Observation data (J2000.0 epoch)
- Constellation: Cancer
- Right ascension: 08^{h} 51^{m} 01.70^{s}
- Declination: +16° 38′ 57.36″
- Redshift: 0.332459
- Heliocentric radial velocity: 99,944 ± 33 km/s
- Distance: 4,807.9 ± 336.6 Mly (1,474.10 ± 103.19 Mpc)
- Group or cluster: WHL J085101.7+163857
- magnitude (J): 15.03
- magnitude (H): 13.83

Characteristics
- Type: BrClG
- Size: ~1,040,000 ly (318.8 kpc) (estimated)

Other designations
- 2MASX J08510173+1638570, [CCH85] 0848+1650, NVSS J085102+163906, SDSS J085101.72+163857.2, [YHW2016] J132.75719+16.64924, WHL J085101.7+163847 BCG, LEDA 3734725

= WISEA J085101.70+163857.3 =

Radio galaxy in the constellation Cancer

WISEA J085101.70+163857.3 also known as [YHW2016] J132.75719+16.64924 and J085101.56+163848.6, is a radio galaxy located in the constellation of Cancer. The redshift of the galaxy is estimated to be located at (z) 0.332.

== Description ==
WISEA J085101.70+163857.3 is an elliptical galaxy in stages of a gravitational interaction with another galaxy. It is also the brightest cluster galaxy of the WHL J085101.7+163857 galaxy cluster with 14 confirmed galaxy member candidates but it does not belong to any superclusters. The R-band magnitude of the galaxy has been estimated to be 18.04 while its absolute magnitude is -23.32.

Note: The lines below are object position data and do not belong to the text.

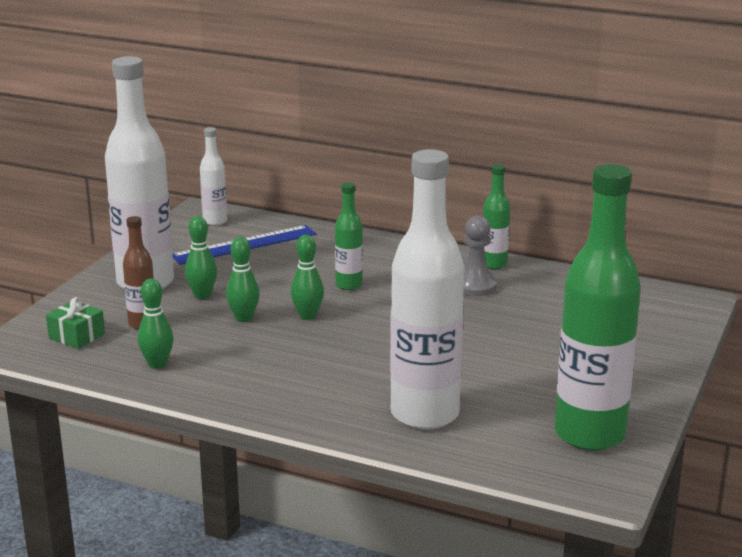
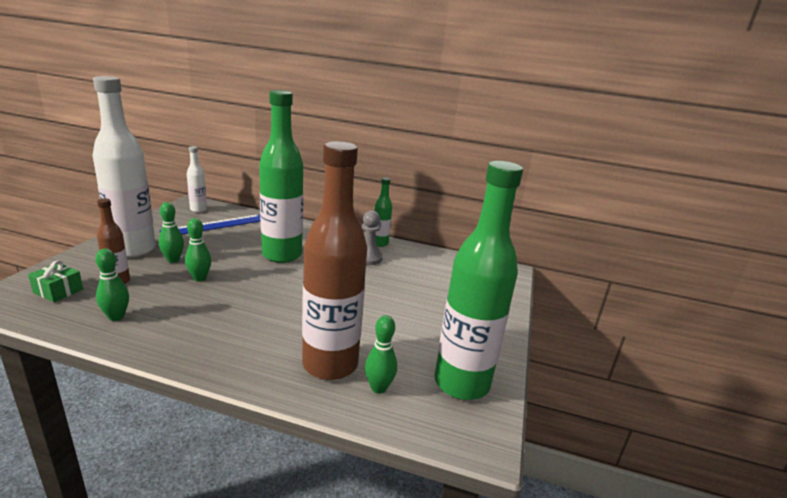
camera: 10 degrees left, 0 degrees up
green bowling pin [291,235,324,320] -> green bowling pin moved to [365,315,397,394]
green bottle [335,182,363,290] -> green bottle [259,90,303,263], size x2.12
white bottle [390,149,465,430] -> brown bottle [302,141,367,380]

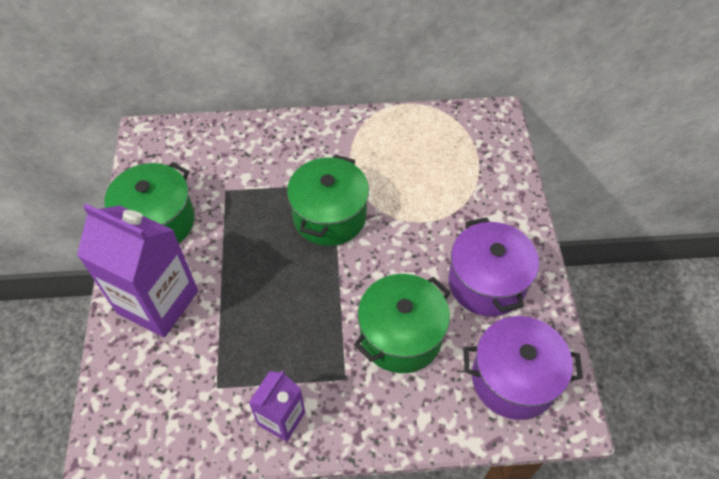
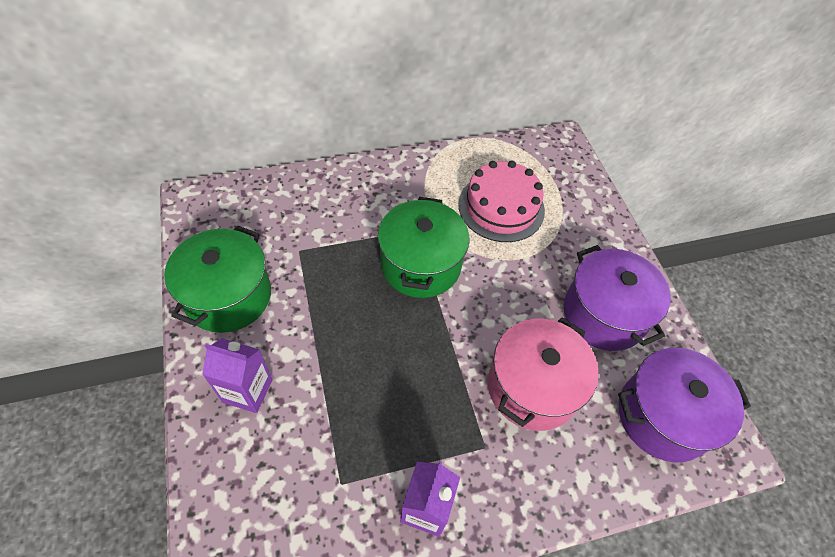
camera: 15 degrees left, 0 degrees up
purple carton [77,204,198,337] -> purple carton [202,338,273,413], size x0.54
green pot [354,274,451,373] -> pink pot [488,317,598,431]
none -> pink cake [458,161,545,242]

The nucleus is found to be active and it has been categorized as a non-bend Fanaroff-Riley Class Type I/II radio galaxy with the total flux density calculated to be 18.70 mJy at 1.4 GHz frequencies by NRAO VLA Sky Survey (NVSS). The radio morphology is found to be hybrid with one radio lobe being classified of FR I type whereas the other lobe is of FR II type although evidence confirms it has both characteristics of Fanaroff-Riley Class Type I and Type II radio galaxies, with presence of linear structures located near the radio core and edges of the structure. The radio core itself, has a measured core flux density of 7.45 mJy while the radio emission has a flux density of 31.00 mJy. The total radio power has been calculated to be 11.58 × 10^{24} WHz^{-1}.

A study found it is a wide-angle-tailed radio galaxy (WAT). The flux density at 3 MHz is 14.94 mJy whereas the spectral index between 1.4 and 3 GHz is 1.06α. There is also a presence of a radio jet with the opening angle estimated to be 164.4° while the jet curvature radius is 148.3 arcseconds. The largest angular size of the source is 99 arcseconds whereas the largest linear size is 489 kiloparsecs. A logarithmic radio luminosity of 25.12 W Hz-1 at 1.4 GHz has been calculated for the source.